§ DETALLES DEL EJERCICIO
Muestra cada línea de las entradas que contenga la palabra "joven". Las mayúsculas y minúsculas cuentan.

##############################

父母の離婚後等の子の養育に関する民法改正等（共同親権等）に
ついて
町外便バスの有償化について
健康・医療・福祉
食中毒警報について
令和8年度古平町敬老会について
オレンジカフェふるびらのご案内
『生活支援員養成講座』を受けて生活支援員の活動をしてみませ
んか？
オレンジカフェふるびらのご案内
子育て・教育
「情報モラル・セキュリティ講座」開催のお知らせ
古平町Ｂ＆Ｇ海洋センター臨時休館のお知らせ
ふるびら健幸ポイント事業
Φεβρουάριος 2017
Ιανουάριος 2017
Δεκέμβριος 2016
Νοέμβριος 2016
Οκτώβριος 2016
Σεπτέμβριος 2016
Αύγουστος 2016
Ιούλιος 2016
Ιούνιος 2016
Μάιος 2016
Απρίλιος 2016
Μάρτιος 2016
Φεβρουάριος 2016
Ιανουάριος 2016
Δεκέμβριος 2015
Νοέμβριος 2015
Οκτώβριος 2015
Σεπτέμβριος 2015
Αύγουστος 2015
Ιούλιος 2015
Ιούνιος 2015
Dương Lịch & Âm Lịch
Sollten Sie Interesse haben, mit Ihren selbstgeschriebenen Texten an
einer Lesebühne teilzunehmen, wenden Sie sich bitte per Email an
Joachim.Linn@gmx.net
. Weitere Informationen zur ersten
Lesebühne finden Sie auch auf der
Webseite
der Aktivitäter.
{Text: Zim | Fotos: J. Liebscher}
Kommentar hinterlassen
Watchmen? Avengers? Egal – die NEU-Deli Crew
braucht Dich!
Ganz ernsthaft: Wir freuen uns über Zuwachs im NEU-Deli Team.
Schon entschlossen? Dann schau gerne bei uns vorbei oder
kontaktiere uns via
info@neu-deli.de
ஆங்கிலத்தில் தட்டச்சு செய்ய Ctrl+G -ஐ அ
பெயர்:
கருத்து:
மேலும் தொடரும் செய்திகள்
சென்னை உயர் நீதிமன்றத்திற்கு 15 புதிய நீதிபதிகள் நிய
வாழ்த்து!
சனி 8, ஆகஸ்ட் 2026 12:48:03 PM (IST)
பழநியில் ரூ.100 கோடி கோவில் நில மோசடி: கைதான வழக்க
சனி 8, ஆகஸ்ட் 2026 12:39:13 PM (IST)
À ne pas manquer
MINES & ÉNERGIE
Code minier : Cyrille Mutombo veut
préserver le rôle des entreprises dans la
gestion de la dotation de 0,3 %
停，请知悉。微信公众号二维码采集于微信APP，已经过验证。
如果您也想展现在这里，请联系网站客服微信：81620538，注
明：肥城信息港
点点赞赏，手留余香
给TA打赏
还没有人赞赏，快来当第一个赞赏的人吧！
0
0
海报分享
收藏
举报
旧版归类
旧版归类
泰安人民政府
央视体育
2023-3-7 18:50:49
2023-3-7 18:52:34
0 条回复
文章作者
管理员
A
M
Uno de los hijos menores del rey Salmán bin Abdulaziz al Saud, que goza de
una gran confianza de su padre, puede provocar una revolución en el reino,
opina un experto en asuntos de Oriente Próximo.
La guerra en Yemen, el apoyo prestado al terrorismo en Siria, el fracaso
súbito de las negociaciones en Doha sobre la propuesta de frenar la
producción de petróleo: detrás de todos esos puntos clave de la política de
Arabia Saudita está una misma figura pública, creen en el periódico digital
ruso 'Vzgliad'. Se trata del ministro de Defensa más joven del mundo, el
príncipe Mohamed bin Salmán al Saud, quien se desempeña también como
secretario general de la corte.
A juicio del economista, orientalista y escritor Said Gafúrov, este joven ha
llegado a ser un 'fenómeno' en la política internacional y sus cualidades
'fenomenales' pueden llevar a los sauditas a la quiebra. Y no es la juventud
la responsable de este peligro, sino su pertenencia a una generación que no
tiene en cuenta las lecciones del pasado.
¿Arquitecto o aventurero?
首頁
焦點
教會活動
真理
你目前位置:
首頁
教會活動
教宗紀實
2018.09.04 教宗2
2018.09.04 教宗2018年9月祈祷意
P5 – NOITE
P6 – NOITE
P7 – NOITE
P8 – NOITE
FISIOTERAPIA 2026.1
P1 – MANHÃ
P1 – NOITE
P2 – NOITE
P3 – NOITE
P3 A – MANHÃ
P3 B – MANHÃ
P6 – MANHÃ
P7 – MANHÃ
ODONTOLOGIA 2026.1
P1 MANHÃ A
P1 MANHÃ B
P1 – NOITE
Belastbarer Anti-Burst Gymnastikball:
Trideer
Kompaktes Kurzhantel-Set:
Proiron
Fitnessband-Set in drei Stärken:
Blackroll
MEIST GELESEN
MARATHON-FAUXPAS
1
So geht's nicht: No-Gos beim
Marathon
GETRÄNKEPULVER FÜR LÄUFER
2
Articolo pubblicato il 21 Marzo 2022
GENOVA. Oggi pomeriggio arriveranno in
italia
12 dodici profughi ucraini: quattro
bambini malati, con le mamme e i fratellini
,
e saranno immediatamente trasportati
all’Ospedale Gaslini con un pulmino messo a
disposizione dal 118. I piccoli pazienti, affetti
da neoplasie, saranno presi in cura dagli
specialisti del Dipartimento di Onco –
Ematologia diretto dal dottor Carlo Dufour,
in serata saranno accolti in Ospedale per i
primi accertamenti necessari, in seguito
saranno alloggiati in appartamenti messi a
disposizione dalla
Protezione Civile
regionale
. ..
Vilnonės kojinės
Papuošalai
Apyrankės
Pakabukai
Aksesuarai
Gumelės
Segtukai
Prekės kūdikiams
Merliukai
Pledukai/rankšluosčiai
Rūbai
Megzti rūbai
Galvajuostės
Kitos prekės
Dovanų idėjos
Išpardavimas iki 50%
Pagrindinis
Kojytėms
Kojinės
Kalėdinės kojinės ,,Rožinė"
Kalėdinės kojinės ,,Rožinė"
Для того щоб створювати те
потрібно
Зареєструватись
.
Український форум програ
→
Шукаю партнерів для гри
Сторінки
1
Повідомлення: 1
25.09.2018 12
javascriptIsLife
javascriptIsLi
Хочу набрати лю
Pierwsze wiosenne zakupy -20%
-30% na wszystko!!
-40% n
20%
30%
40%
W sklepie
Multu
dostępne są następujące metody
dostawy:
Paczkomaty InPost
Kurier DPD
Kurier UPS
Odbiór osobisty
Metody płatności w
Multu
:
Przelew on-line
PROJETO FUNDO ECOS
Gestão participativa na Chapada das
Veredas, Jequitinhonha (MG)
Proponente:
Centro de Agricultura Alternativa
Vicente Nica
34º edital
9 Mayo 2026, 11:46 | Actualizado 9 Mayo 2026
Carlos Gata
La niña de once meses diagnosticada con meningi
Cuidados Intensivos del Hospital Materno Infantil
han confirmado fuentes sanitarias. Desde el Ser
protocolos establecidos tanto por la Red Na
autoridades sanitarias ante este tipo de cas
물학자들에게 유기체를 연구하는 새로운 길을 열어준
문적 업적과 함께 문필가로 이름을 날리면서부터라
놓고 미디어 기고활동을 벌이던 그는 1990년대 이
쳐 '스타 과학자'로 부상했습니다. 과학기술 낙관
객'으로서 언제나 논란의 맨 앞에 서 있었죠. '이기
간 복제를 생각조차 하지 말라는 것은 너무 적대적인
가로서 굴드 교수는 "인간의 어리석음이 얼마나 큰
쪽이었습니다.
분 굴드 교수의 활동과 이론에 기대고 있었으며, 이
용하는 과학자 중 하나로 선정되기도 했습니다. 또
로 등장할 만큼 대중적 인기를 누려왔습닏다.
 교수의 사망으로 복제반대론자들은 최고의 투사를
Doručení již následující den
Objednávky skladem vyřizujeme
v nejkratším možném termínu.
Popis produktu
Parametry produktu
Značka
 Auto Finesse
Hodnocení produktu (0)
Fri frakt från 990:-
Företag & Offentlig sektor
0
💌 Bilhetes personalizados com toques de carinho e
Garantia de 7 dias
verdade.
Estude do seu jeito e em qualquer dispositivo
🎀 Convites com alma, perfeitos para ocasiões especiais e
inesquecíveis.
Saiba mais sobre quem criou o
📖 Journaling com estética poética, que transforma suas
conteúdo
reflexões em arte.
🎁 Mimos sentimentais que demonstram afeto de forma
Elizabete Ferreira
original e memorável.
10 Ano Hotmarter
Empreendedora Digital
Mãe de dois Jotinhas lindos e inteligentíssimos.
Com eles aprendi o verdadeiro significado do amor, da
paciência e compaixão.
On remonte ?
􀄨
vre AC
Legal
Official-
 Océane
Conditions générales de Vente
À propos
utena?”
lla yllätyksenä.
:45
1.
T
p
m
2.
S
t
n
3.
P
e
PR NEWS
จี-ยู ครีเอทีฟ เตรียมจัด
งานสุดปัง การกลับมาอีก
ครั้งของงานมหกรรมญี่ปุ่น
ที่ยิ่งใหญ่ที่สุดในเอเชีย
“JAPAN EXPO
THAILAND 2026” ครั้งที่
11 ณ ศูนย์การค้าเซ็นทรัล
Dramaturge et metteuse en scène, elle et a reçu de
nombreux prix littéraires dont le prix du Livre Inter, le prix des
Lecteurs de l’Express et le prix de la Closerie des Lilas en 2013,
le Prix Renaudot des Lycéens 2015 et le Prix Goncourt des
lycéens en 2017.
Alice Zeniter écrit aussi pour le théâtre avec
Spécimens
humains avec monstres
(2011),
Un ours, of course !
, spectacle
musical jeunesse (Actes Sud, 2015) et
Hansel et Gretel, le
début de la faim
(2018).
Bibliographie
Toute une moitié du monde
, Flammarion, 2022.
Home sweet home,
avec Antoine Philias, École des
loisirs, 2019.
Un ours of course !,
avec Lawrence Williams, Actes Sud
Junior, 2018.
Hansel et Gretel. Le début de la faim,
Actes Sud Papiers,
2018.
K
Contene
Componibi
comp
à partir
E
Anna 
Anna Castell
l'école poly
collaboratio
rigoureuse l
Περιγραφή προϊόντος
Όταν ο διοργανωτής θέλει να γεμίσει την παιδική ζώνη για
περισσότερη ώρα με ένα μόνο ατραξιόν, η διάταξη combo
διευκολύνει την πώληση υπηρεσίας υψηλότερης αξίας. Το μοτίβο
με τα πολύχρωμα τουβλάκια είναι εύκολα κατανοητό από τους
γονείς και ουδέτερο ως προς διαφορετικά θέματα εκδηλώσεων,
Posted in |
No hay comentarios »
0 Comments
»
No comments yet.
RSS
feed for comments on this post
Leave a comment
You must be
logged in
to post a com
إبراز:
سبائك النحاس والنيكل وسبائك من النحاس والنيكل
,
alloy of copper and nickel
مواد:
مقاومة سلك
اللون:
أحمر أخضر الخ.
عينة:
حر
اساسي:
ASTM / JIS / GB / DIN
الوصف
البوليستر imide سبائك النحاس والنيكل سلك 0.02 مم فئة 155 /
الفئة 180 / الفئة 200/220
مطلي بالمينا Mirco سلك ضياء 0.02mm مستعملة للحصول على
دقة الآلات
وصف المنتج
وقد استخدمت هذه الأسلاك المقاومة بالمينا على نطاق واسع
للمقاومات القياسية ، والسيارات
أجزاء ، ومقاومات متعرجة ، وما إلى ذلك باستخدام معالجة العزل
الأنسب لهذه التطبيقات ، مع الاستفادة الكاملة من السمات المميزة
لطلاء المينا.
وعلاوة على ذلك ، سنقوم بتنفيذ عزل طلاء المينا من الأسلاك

##############################

§ SECCIÓN DE RESPUESTA
ruso 'Vzgliad'. Se trata del ministro de Defensa más joven del mundo, el
A juicio del economista, orientalista y escritor Said Gafúrov, este joven ha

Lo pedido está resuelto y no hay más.